## To do
Copy out the lines of the records starting with the line that contains "# hps_pilot_interface" and going on through the line that contains "If your desired", including both of those lines. Leave the pictures out of your answer.

[Data for this task]

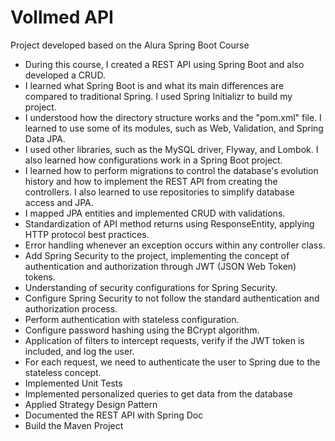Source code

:# Vollmed API
Project developed based on the Alura Spring Boot Course
- During this course, I created a REST API using Spring Boot and also developed a CRUD.
- I learned what Spring Boot is and what its main differences are compared to traditional Spring. I used Spring Initializr to build my project.
- I understood how the directory structure works and the "pom.xml" file. I learned to use some of its modules, such as Web, Validation, and Spring Data JPA.
- I used other libraries, such as the MySQL driver, Flyway, and Lombok. I also learned how configurations work in a Spring Boot project.
- I learned how to perform migrations to control the database's evolution history and how to implement the REST API from creating the controllers. I also learned to use repositories to simplify database access and JPA.
- I mapped JPA entities and implemented CRUD with validations.
- Standardization of API method returns using ResponseEntity, applying HTTP protocol best practices.
- Error handling whenever an exception occurs within any controller class.
- Add Spring Security to the project, implementing the concept of authentication and authorization through JWT (JSON Web Token) tokens.
- Understanding of security configurations for Spring Security.
- Configure Spring Security to not follow the standard authentication and authorization process.
- Perform authentication with stateless configuration.
- Configure password hashing using the BCrypt algorithm.
- Application of filters to intercept requests, verify if the JWT token is included, and log the user.
- For each request, we need to authenticate the user to Spring due to the stateless concept.
- Implemented Unit Tests
- Implemented personalized queries to get data from the database
- Applied Strategy Design Pattern
- Documented the REST API with Spring Doc
- Build the Maven Project

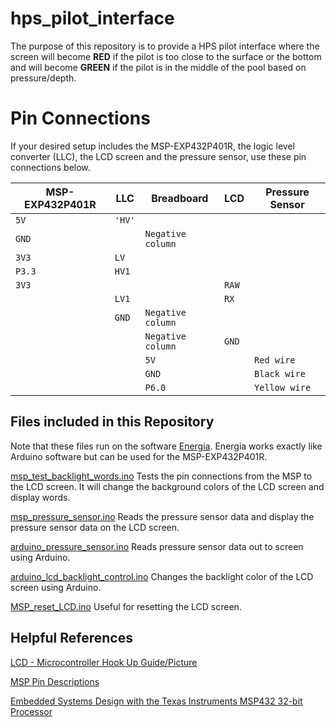 # hps_pilot_interface
The purpose of this repository is to provide a HPS pilot interface where the screen will become **RED** if the pilot is too close to the surface or the bottom and will become **GREEN** if the pilot is in the middle of the pool based on pressure/depth. 

# Pin Connections
If your desired setup includes the MSP-EXP432P401R, the logic level converter (LLC), the LCD screen and the pressure sensor, use these pin connections below.

|MSP-EXP432P401R |LLC  | Breadboard | LCD | Pressure Sensor |
|----------------|--------------|------------|-------------------| ---|
|`5V` |`'HV'`                      		
|`GND` | | `Negative column`
|`3V3` |`LV`
|`P3.3`	|`HV1`	
|`3V3`	|||`RAW`	
||`LV1`||`RX` 						
||`GND`|`Negative column`
|||	`Negative column`|`GND`		
|||`5V`||`Red wire`			
|||`GND`||`Black wire`
|||`P6.0`||`Yellow wire`



## Files included in this Repository
Note that these files run on the software [Energia](https://energia.nu/). Energia works exactly like Arduino software but can be used for the MSP-EXP432P401R.

[msp_test_backlight_words.ino](https://github.com/Syennagraham/hps_pilot_interface/commit/86cd7066902e8e80faa30a492e6f9e214f2fb6d8 "Create msp_test_backlight_words.ino")
Tests the pin connections from the MSP to the LCD screen. It will change the background colors of the LCD screen and display words. 

[msp_pressure_sensor.ino](https://github.com/Syennagraham/hps_pilot_interface/blob/main/msp_pressure_sensor.ino)
Reads the pressure sensor data and display the pressure sensor data on the LCD screen.

[arduino_pressure_sensor.ino](https://github.com/Syennagraham/hps_pilot_interface/blob/main/arduino_pressure_sensor.ino)
Reads pressure sensor data out to screen using Arduino.

[arduino_lcd_backlight_control.ino](https://github.com/Syennagraham/hps_pilot_interface/blob/main/arduino_lcd_backlight_control.ino)
Changes the backlight color of the LCD screen using Arduino.

[MSP_reset_LCD.ino](https://github.com/Syennagraham/hps_pilot_interface/blob/main/MSP_reset_LCD.ino)
Useful for resetting the LCD screen.

## Helpful References
[LCD - Microcontroller Hook Up Guide/Picture](https://cdn.sparkfun.com/assets/learn_tutorials/7/8/9/logiclevelhighlight2.jpg)

[MSP Pin Descriptions](https://energia.nu/pinmaps/img/MSP-EXP432P401R.jpg)

[Embedded Systems Design with the Texas Instruments MSP432 32-bit Processor](https://www.google.com/books/edition/Embedded_Systems_Design_with_the_Texas_I/EVxtDQAAQBAJ?hl=en&gbpv=0)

[/Data for this task]

## Problem solution
 # hps_pilot_interface
The purpose of this repository is to provide a HPS pilot interface where the screen will become **RED** if the pilot is too close to the surface or the bottom and will become **GREEN** if the pilot is in the middle of the pool based on pressure/depth. 

# Pin Connections
If your desired setup includes the MSP-EXP432P401R, the logic level converter (LLC), the LCD screen and the pressure sensor, use these pin connections below.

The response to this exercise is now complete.